The truth is Washington's "economic structure and policy are responsible for creating the problems", Ma said. "How can the US count on a foreign currency to solve them?"

Zhang Yansheng, director of and professor at the Institute for Foreign Economics, affiliated to the National Development and Reform Commission, voiced a similar opinion: "The US wants China to pay its economic bills by raising the value of the yuan. This is preposterous."

Having suffered heavy losses during the global financial crisis, the United States has decided to boost its exports and revive its manufacturing sector. Zhang and Ma both said this was a good move, because manufacturing industries are relatively stable and can create more jobs than other industries. But the US can realize this objective only by adjusting its domestic industrial structure, not by pressing China to revaluate the yuan.

The "inner trade" that multinationals indulge in grabbed the lion's share of the trade surplus in China's name. Chinese enterprises have not gained much, Zhang said.

A faster revaluation of the yuan will not help reduce the US trade deficit substantially. Nor will it boost the US manufacturing sector. "Even if the yuan rises appreciably against the dollar it cannot save IBM, Siemens or other Western companies," Zhang said. "The US should take responsibility for its own policies, instead of asking China to pay for it."

Some experts have said that a faster revaluation of the yuan could ease inflation. But Ma said that would be the case only if the flow of hot money into the country can be controlled. The yuan has already risen against the dollar from 6.82 last year to about 6.5, but China's consumer price index (CPI) in April was still as high as 5.2 percent.

The problem is that the US' quantitative easing (QE) policy is still pushing huge amounts of hot money into emerging economies. Zhang said the US creates some bubbles "every time it implements a new QE policy".

On Nov 22, 2010, weeks after the US Federal Reserve announced a QE policy, US-based National Association for Business Economists published a survey in which 51 economists raised concerns over inflation. China is still suffering from the consequences as the high CPI shows, and needs time to recover, Ma said.

With unemployment rate as high as 4.1 percent, and high pressure from the slack money market, raising the yuan's exchange rate could create more difficulties for Chinese enterprises, Ma said. It could even increase the unemployment figure. And we should be especially careful about the outcome of the ongoing social reforms.

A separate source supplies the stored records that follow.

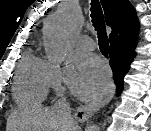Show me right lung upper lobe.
Here are the masks:
<instances>
[{
	"label": "right lung upper lobe",
	"instance_id": "obj_1",
	"mask_svg": "<svg viewBox=\"0 0 151 131\" xmlns=\"http://www.w3.org/2000/svg\"><path fill=\"white\" fill-rule=\"evenodd\" d=\"M105 19L112 28L110 45L137 42L139 23L136 12L128 0H101Z\"/></svg>",
	"mask_w": 151,
	"mask_h": 131
}]
</instances>
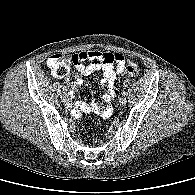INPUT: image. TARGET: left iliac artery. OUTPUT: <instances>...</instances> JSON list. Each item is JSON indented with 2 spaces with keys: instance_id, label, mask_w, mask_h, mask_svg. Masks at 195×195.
I'll list each match as a JSON object with an SVG mask.
<instances>
[{
  "instance_id": "left-iliac-artery-1",
  "label": "left iliac artery",
  "mask_w": 195,
  "mask_h": 195,
  "mask_svg": "<svg viewBox=\"0 0 195 195\" xmlns=\"http://www.w3.org/2000/svg\"><path fill=\"white\" fill-rule=\"evenodd\" d=\"M122 95H123V96H125V95H126V92H125V91H123V92H122Z\"/></svg>"
}]
</instances>
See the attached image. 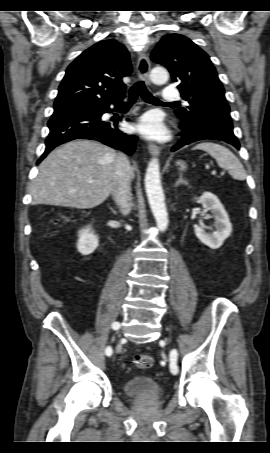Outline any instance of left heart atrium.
I'll use <instances>...</instances> for the list:
<instances>
[{"mask_svg":"<svg viewBox=\"0 0 270 453\" xmlns=\"http://www.w3.org/2000/svg\"><path fill=\"white\" fill-rule=\"evenodd\" d=\"M137 130L150 138H163L166 134L161 119L156 115L144 116L137 125Z\"/></svg>","mask_w":270,"mask_h":453,"instance_id":"39dd6f15","label":"left heart atrium"}]
</instances>
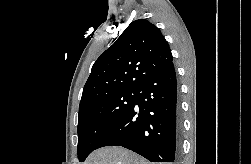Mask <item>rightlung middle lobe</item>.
I'll list each match as a JSON object with an SVG mask.
<instances>
[{
  "label": "right lung middle lobe",
  "instance_id": "obj_1",
  "mask_svg": "<svg viewBox=\"0 0 251 164\" xmlns=\"http://www.w3.org/2000/svg\"><path fill=\"white\" fill-rule=\"evenodd\" d=\"M137 90H121L99 96L79 108L78 157L84 162L101 139L133 106Z\"/></svg>",
  "mask_w": 251,
  "mask_h": 164
}]
</instances>
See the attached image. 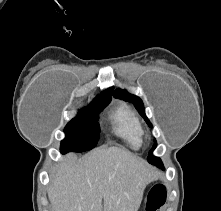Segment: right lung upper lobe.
<instances>
[{"mask_svg": "<svg viewBox=\"0 0 221 211\" xmlns=\"http://www.w3.org/2000/svg\"><path fill=\"white\" fill-rule=\"evenodd\" d=\"M112 91H113V87H111V88L105 90L104 92H102V94L98 95L97 98H99V97H110L111 94H112Z\"/></svg>", "mask_w": 221, "mask_h": 211, "instance_id": "obj_1", "label": "right lung upper lobe"}]
</instances>
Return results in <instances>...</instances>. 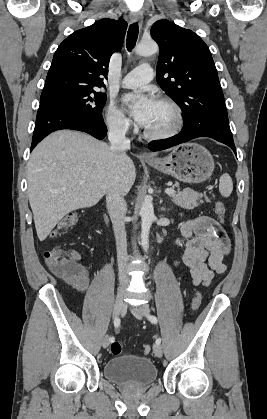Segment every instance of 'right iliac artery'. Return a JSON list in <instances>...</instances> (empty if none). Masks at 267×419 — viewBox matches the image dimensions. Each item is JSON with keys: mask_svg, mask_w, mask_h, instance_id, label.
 <instances>
[{"mask_svg": "<svg viewBox=\"0 0 267 419\" xmlns=\"http://www.w3.org/2000/svg\"><path fill=\"white\" fill-rule=\"evenodd\" d=\"M120 326V319L118 318V317H116L115 319H114V327L115 328H118ZM114 340V337H110L109 338V341H113Z\"/></svg>", "mask_w": 267, "mask_h": 419, "instance_id": "right-iliac-artery-1", "label": "right iliac artery"}]
</instances>
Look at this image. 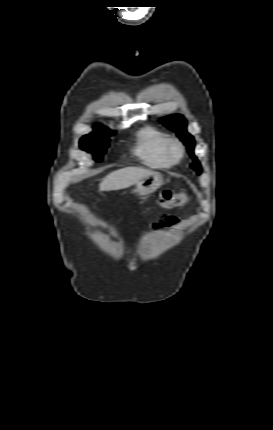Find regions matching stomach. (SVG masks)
I'll list each match as a JSON object with an SVG mask.
<instances>
[{"label":"stomach","instance_id":"stomach-1","mask_svg":"<svg viewBox=\"0 0 273 430\" xmlns=\"http://www.w3.org/2000/svg\"><path fill=\"white\" fill-rule=\"evenodd\" d=\"M162 184V175L160 173L153 172L144 176L136 183V191L141 196H147L155 192Z\"/></svg>","mask_w":273,"mask_h":430}]
</instances>
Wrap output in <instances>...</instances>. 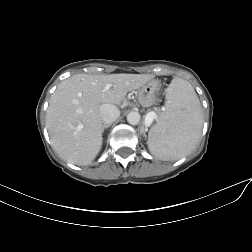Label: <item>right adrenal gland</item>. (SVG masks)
I'll use <instances>...</instances> for the list:
<instances>
[{"mask_svg":"<svg viewBox=\"0 0 252 252\" xmlns=\"http://www.w3.org/2000/svg\"><path fill=\"white\" fill-rule=\"evenodd\" d=\"M110 126H111V124H105V125H103V132H104L105 129L109 128Z\"/></svg>","mask_w":252,"mask_h":252,"instance_id":"2a0ac1e0","label":"right adrenal gland"}]
</instances>
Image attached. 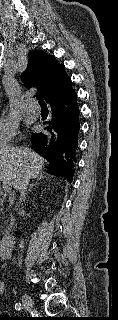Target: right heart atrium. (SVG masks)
<instances>
[{"label":"right heart atrium","instance_id":"d8ad5b80","mask_svg":"<svg viewBox=\"0 0 118 320\" xmlns=\"http://www.w3.org/2000/svg\"><path fill=\"white\" fill-rule=\"evenodd\" d=\"M18 134V127L15 122L0 119V146L11 142Z\"/></svg>","mask_w":118,"mask_h":320}]
</instances>
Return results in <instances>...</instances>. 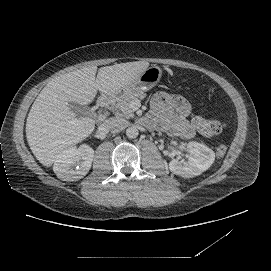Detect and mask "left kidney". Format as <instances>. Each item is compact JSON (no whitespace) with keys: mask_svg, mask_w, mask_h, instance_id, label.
<instances>
[{"mask_svg":"<svg viewBox=\"0 0 271 271\" xmlns=\"http://www.w3.org/2000/svg\"><path fill=\"white\" fill-rule=\"evenodd\" d=\"M188 157H180L169 162L170 171L186 178L199 175L206 171L215 160V153L206 145L191 142L187 145Z\"/></svg>","mask_w":271,"mask_h":271,"instance_id":"obj_1","label":"left kidney"}]
</instances>
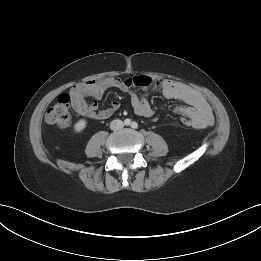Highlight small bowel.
I'll use <instances>...</instances> for the list:
<instances>
[{"instance_id": "c3829d8e", "label": "small bowel", "mask_w": 261, "mask_h": 261, "mask_svg": "<svg viewBox=\"0 0 261 261\" xmlns=\"http://www.w3.org/2000/svg\"><path fill=\"white\" fill-rule=\"evenodd\" d=\"M110 88L129 93L132 108L139 116H153L154 110L150 106L147 93L157 90L167 99L180 100L186 104V106L177 107L176 113L189 118L194 128L203 129L214 123L212 109L201 93L173 80L155 79L146 75H137L126 79L107 77L75 85L69 91L72 108L76 113L86 118L95 120L109 118L118 110L119 102L113 101L110 107L99 110L97 102H87L86 97L99 100ZM137 90H142L146 94L139 96Z\"/></svg>"}]
</instances>
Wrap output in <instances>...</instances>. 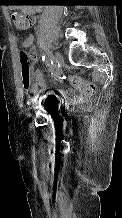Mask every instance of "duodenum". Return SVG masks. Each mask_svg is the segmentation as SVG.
Returning a JSON list of instances; mask_svg holds the SVG:
<instances>
[{"label":"duodenum","instance_id":"1","mask_svg":"<svg viewBox=\"0 0 122 218\" xmlns=\"http://www.w3.org/2000/svg\"><path fill=\"white\" fill-rule=\"evenodd\" d=\"M30 10H31V12H34V13H35V12H39V9H38V8H35V7L31 8Z\"/></svg>","mask_w":122,"mask_h":218}]
</instances>
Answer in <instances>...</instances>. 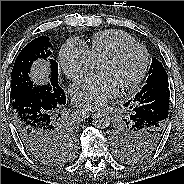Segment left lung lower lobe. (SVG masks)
<instances>
[{"mask_svg":"<svg viewBox=\"0 0 184 184\" xmlns=\"http://www.w3.org/2000/svg\"><path fill=\"white\" fill-rule=\"evenodd\" d=\"M157 89L161 91V97L156 95L158 90L152 89L142 94L137 93L133 99L125 103V106H130L132 109L131 116L135 124L141 128L149 129L161 142L169 114V88L160 87Z\"/></svg>","mask_w":184,"mask_h":184,"instance_id":"left-lung-lower-lobe-1","label":"left lung lower lobe"}]
</instances>
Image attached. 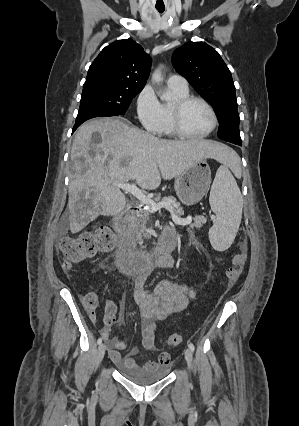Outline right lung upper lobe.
Segmentation results:
<instances>
[{
    "label": "right lung upper lobe",
    "instance_id": "right-lung-upper-lobe-1",
    "mask_svg": "<svg viewBox=\"0 0 299 426\" xmlns=\"http://www.w3.org/2000/svg\"><path fill=\"white\" fill-rule=\"evenodd\" d=\"M151 58L132 39L117 40L106 46L90 65L88 84H108L127 89H143L148 79Z\"/></svg>",
    "mask_w": 299,
    "mask_h": 426
}]
</instances>
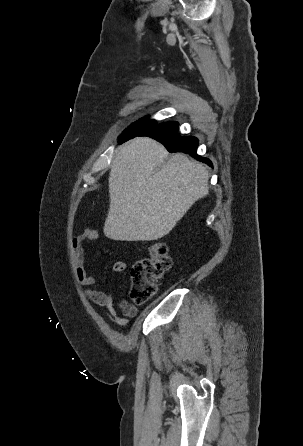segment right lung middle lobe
I'll return each instance as SVG.
<instances>
[{
  "instance_id": "dd1d6c3e",
  "label": "right lung middle lobe",
  "mask_w": 303,
  "mask_h": 446,
  "mask_svg": "<svg viewBox=\"0 0 303 446\" xmlns=\"http://www.w3.org/2000/svg\"><path fill=\"white\" fill-rule=\"evenodd\" d=\"M155 124H157L156 120H147L146 118L133 123L121 134V136L119 137V143H123L131 138L138 136Z\"/></svg>"
}]
</instances>
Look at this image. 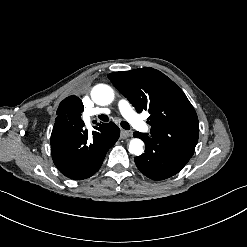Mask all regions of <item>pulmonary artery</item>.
<instances>
[{"mask_svg": "<svg viewBox=\"0 0 247 247\" xmlns=\"http://www.w3.org/2000/svg\"><path fill=\"white\" fill-rule=\"evenodd\" d=\"M117 107L120 111L121 115L127 119L128 121L132 122L133 125L138 129H143L147 132L150 131L151 127L146 123V117H142L138 115L131 105V103L126 98H120L117 101ZM111 110L109 108H101V109H93L87 110L84 114V122L87 126L90 125L92 117L98 114H110Z\"/></svg>", "mask_w": 247, "mask_h": 247, "instance_id": "obj_1", "label": "pulmonary artery"}]
</instances>
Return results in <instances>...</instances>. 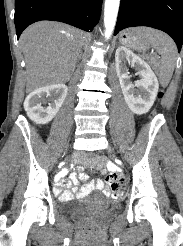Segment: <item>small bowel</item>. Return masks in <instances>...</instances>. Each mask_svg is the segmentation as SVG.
I'll return each instance as SVG.
<instances>
[{
	"label": "small bowel",
	"instance_id": "small-bowel-1",
	"mask_svg": "<svg viewBox=\"0 0 183 246\" xmlns=\"http://www.w3.org/2000/svg\"><path fill=\"white\" fill-rule=\"evenodd\" d=\"M106 165H110L112 174H108V183L101 179L87 181L83 188H75L78 179L87 180L86 175L73 172L74 166L70 165L69 169H58L54 174V179H58L54 186V194L61 200H71L75 197H81L94 189L102 190L106 195L113 198H126L124 187H133V182H128V178H124L123 169H119V165H113V160H106ZM82 167H80L81 169ZM65 174L69 175V180L65 181ZM60 179V180H59ZM113 179H119V182H111Z\"/></svg>",
	"mask_w": 183,
	"mask_h": 246
}]
</instances>
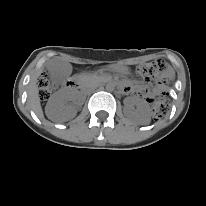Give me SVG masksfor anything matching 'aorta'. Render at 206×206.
I'll use <instances>...</instances> for the list:
<instances>
[{
  "mask_svg": "<svg viewBox=\"0 0 206 206\" xmlns=\"http://www.w3.org/2000/svg\"><path fill=\"white\" fill-rule=\"evenodd\" d=\"M114 89H115L114 83L109 82V83L106 84V90L107 91L112 92V91H114Z\"/></svg>",
  "mask_w": 206,
  "mask_h": 206,
  "instance_id": "762f6f07",
  "label": "aorta"
}]
</instances>
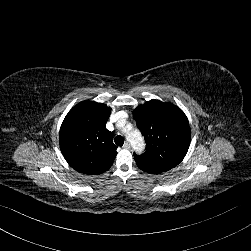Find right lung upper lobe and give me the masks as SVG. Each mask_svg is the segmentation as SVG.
I'll return each mask as SVG.
<instances>
[{
  "label": "right lung upper lobe",
  "mask_w": 251,
  "mask_h": 251,
  "mask_svg": "<svg viewBox=\"0 0 251 251\" xmlns=\"http://www.w3.org/2000/svg\"><path fill=\"white\" fill-rule=\"evenodd\" d=\"M110 113L103 103L83 101L66 115L59 133L60 149L76 171L99 175L113 164L117 147L105 127Z\"/></svg>",
  "instance_id": "right-lung-upper-lobe-1"
}]
</instances>
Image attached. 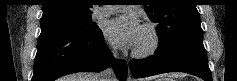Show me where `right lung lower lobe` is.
<instances>
[{
	"instance_id": "98d812e1",
	"label": "right lung lower lobe",
	"mask_w": 237,
	"mask_h": 81,
	"mask_svg": "<svg viewBox=\"0 0 237 81\" xmlns=\"http://www.w3.org/2000/svg\"><path fill=\"white\" fill-rule=\"evenodd\" d=\"M112 65L120 81L127 77L124 60H114L102 32L83 35L60 29H43L38 38L32 81H54L75 72H99Z\"/></svg>"
}]
</instances>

The right thing for China to do is to make an "independent decision after analysing the external pressure and internal conditions minutely", Ma said. After all, the exchange rate is an important policy tool of the State to exercise macro-control over the economy and its consequences would be mostly felt within the country. The US has to find its own solutions to the problems it has created, instead of relying on a faster revaluation of the yuan.